Your assignment.
Translate this sentence from the review checklist into Spanish: "The review document was written only to the gitignored output directory."
Document text Start Marker
Phase 4 — Report to chat

End your response with a concise summary: context file + report window reviewed, counts of ADD/MODIFY/FLAG by confidence, the single highest-value proposed change, any contradictions surfaced, the output document path, and a reminder that nothing was applied and how to apply (interactive "apply items …").

Quality Checklist

Before finishing, verify:

The context file was not modified; no commit/PR/push occurred.
The review document was written only to the gitignored output directory.
Every ADD/MODIFY proposal is backed by first-party evidence (not a context echo).
No proposal weakens/removes a safety or FP guardrail on the basis of absence alone.
Every proposal cites specific report file(s) + date(s) and a recurrence count.
Contradictions are FLAG (human decides), never auto-resolved.
Staleness candidates are FLAG · Low, and exclude documented guardrails.
Proposed text matches the context file's existing style and includes a validated-date stamp where the file uses that convention.
The "considered but not proposed" section documents the dropped echoes.

Notes

This skill is environment-agnostic. All tenant-specific values (which context file, which reports, output location) are supplied by the invoking workflow or user — keep this file free of any tenant-specific identifiers, hostnames, UPNs, or environment names.
Apply is intentionally out of scope here. Keeping propose and apply as separate phases — with apply driven by an explicit human instruction — is the safety boundary that prevents an unattended run from silently rewriting the ground-truth the scans depend on.
Document text End Marker
Entries supplied Start Marker
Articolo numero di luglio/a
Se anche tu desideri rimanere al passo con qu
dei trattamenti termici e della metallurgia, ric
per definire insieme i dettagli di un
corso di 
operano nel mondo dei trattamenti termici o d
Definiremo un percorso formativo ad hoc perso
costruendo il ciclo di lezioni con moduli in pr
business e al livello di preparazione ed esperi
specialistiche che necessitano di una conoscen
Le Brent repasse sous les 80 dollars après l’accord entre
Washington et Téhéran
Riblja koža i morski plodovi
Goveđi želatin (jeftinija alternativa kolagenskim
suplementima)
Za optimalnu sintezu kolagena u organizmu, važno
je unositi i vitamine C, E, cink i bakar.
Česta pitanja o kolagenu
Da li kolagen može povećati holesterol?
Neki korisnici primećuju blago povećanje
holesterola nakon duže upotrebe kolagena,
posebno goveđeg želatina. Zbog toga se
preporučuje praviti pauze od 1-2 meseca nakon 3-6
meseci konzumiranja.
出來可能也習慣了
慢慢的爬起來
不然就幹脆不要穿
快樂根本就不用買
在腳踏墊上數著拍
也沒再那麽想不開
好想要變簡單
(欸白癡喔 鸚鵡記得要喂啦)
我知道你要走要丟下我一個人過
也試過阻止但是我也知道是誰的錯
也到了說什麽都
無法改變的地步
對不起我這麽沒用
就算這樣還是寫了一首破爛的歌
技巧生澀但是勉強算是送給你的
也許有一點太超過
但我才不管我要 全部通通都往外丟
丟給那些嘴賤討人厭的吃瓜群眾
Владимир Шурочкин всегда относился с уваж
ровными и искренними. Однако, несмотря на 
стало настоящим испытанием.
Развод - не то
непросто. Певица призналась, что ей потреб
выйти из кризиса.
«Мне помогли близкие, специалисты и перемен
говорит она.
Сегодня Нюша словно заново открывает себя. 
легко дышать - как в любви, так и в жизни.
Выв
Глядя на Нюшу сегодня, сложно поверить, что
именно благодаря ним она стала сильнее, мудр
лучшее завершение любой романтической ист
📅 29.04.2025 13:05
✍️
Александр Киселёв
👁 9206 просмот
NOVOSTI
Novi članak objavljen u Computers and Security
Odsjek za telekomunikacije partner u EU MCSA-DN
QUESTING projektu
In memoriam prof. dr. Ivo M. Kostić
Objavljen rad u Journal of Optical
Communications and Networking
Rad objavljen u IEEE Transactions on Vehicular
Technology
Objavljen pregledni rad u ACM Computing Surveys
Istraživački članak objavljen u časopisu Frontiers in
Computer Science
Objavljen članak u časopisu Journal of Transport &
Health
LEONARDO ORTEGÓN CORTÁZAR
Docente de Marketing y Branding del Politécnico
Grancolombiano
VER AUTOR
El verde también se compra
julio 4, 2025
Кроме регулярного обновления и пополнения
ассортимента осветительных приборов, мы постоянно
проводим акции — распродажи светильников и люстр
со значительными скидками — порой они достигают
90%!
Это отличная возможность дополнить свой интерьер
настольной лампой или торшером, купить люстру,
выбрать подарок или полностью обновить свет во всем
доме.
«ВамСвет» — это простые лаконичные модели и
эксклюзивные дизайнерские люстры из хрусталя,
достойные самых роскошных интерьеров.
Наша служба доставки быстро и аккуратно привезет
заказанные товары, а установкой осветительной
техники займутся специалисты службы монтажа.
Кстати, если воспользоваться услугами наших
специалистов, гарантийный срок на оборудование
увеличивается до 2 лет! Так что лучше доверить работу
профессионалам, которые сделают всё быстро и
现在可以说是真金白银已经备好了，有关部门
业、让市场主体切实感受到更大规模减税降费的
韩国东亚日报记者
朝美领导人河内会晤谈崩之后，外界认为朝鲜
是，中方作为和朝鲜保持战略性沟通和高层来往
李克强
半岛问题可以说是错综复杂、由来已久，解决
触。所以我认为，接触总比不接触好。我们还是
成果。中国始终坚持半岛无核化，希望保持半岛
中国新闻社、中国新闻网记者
Entries supplied End Marker
The answer.
El documento de revisión se escribió únicamente en el directorio de salida ignorado por Git.